Adding Search to Gatsby via Lunrjs

gatsbyhack

Since this blog was migrated to the static site generator, the search feature was removed due to the lack of backend services. I investigated the Search-as-a-Service offerings, such as Algolia and SwiftType, — the popularity of this site hardly can justify the extra costs.

Another option is client-side search: the index is stored in the browser, and the query can be served in the client side without interaction with the backend! I played with Lunr this weekend, and it worked relatively well. I’d like to share some technical details, and hope it is useful if you are in the same camp.

Pre-build the indexes

It takes time for Lunr to build the indexes for large numbers of documents, we can pre-build the indexes in the CreatePages functions. In the gastby-node.js:

exports.createPages = async ({ graphql, actions, reporter }) => {
  // ... ...
  const lunr = require("lunr");

  const index = lunr(function () {
    this.ref("uri");
    this.field("title");
    // ... ... other fields

    result.data.allMarkdownRemark.edges.forEach((edge) => {
      this.add({
        uri: edge.node.fields.uri,
        title: edge.node.frontmatter.title,
        // ... ...
      });
    });
  });

  createPage({
    path: "/search/",
    component: path.resolve("src/templates/search.jsx"),
    context: {
      index,
    },
  });
};
  1. We first configure the index using uri as the key, and then index the fields, such as title.
  2. The GraphQL query results is mapped to the expected document type.
  3. We pass the index as the page context to create the search page.

Dehydrate the index

As the search page needs to maintain its own state, more concretely query and queryResults, we will build the Search component in a more traditional fashion:

class Search extends Component {
  constructor(props) {
    super(props);

    const { index } = props.pageContext;
    this.state = {
      query: '',
      engine: lunr.Index.load(index),
      queryResults: [],
    };
    this.handleChange = this.handleChange.bind(this);
  }
  ... ...
}

In the constructor, we invoke lunr.Index.load to load the index from the context.
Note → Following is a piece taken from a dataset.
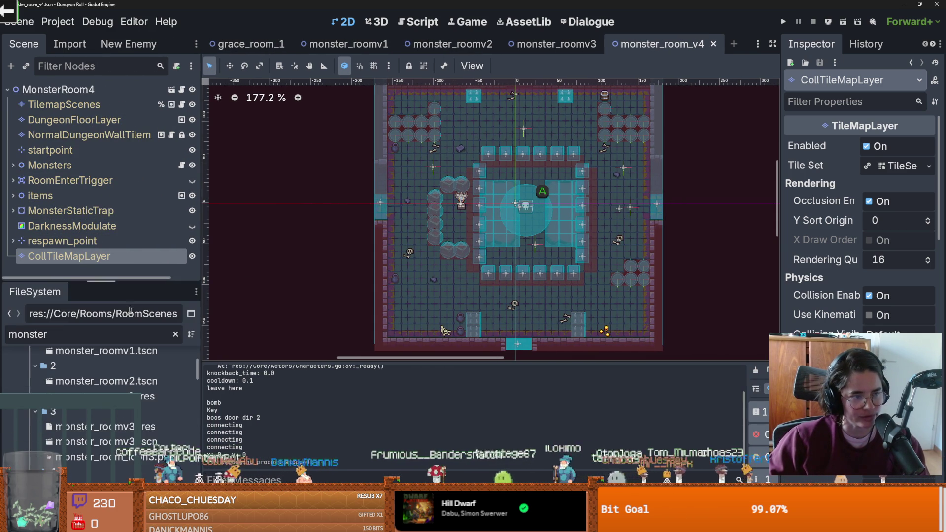
click(75, 314)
It seems redundant, but remember the engine is consumed in the browser side, and the index is pre-built, — thus it is implicitly serialized in the JSON format from server side to the browser!

The Search component will render an input element and the query results using the Controlled Components pattern:

  handleChange(e) {
    const query = e.target.value;
    const {engine} = this.state;
    this.setState({
      query,
      queryResults:  query ? engine.search(query) : [],
    })
  }

  render() {
    const {query, queryResults} = this.state;

    return (
      <Layout>
        <input
          value={query}
          onSubmit={e => e.preventDefault()}
          onChange={this.handleChange}
        />
        <ul>
          {
            queryResults.map(item => {
              return (
                <li key={item.ref}>
                  <Link to={item.ref}>
                    {item.ref}
                  </Link>
                </li>
              )
            })
          }
        </ul>
      </Layout>
    );
  }
};

Challenges

We barely scratch the surface for the site search. There exist many technical challenges for better usability:

  • Tokenize the HTML page, and reconstruct the HTML elements for highlighting.
  • Trim the indexes to decrease the memory usage.
  • Custom stemmers for date, tags and other metadata.
  • Fine tune the boost coefficient to improve the relevance.